**Textauszug:**
____
# Wie viele "Seitenfehler" sind normal/akzeptabel?



## Ratibor (5. Juli 2014)

Abend

Ich habe mir vor kurzem "LatencyMon" geladen und musste feststellen dass ich z.b. beim starten von "itunes" oder beim spielen sehr viele seitenfehler bekomme. Der start von itunes kann bereits um die 4000 seitenfehler verursachen beim zocken werden es noch mehr. Wenn ich den pc laufen lassen ohne etwas zu machen bekomme ich innerhalb von 10-15 minuten nicht mehr als 10-20 seitenfehler (länger habe ich es nicht getestet was wohl auch nicht nötig ist). Den virtuellen Speicher habe ich nun komplett ausgeschalten allerdings brachte das keinerlei besserung.

Wie viele Seitenfehler sind normal? Sind um die 4000 Seitenfehler beim starten von itunes oder beim zocken völlig normal oder ist das ein Hinweis darauf dass etwas nicht stimmt?

Falls ich hier mit dem Thema in der falschen Ecke gelandet bin bitte einfach verschrieben.

grüße


----------



## Cross-Flow (5. Juli 2014)

Naja Seitenfehler treten ja nur auf wenn Windows etwas im Ram sucht, aber es nicht findet. Normal würde man sagen hau dir mehr Ram in dein PC aber 8 GB reichen ja. 

Mach mal die Auslagerungsdatei wieder an, das deaktivieren sollte ja genau das Gegenteil bewirken oder ?

Edit:




			Dieser Inhalt steht nur eingeloggten Mitgliedern zur Verfügung.
        



 Da hab ich grade DoD:S gestartet. Und da ging es auch hoch 

 Mach dir keine Sorgen wird schon alles passen bei dir.


----------



## Ratibor (5. Juli 2014)

Danke für die Antwort.  Die auslagerungsdatei kann oder soll man sogar bei 8gb ausschalten wobei ich auch gelesen habe, dass man bei 8gb oder mehr auch noch um die 500mb anschalten kann/soll... jeder sagt halt was anderes. 

Wie viele Seitenfehler sind es denn bei dir? Mit dem taskmanager erkenne ich das garnicht lol  Ich teste das mit LatencyMon da werden mir dann direkt 4000 angezeigt.

grüße


----------



## Cross-Flow (5. Juli 2014)

Selbst wenn es over 9000 Seitenfehler sind ist das doch egal 

Und wie viele es bei mir sind kann ich dir leider nicht sagen, hab nur den Taskmanager von 8.1


----------



## Ratibor (5. Juli 2014)
____
**Vorliegende Liste:**

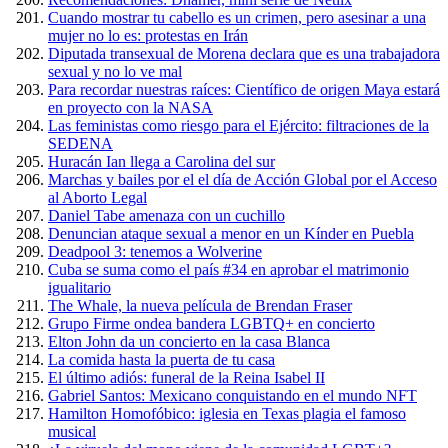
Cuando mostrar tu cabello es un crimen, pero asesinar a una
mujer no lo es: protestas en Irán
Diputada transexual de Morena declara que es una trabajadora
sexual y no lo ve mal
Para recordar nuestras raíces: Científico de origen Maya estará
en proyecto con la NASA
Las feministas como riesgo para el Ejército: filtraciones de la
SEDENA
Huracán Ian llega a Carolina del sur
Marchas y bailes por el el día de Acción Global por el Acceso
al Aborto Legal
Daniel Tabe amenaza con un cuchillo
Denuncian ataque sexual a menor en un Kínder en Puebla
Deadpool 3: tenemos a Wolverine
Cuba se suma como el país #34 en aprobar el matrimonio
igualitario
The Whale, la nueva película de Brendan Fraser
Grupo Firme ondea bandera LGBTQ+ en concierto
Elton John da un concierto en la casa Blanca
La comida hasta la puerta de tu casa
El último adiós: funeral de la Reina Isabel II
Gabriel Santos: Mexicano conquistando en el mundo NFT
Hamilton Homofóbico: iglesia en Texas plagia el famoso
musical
____
**Fragestellung:**
Wie viele Seitenfehler kann laut dem Thread über Seitenfehler schon der Start von iTunes verursachen? Die Liste spielt hierfür keine Rolle.

**Ergebnis:**
Um die 4000 Seitenfehler.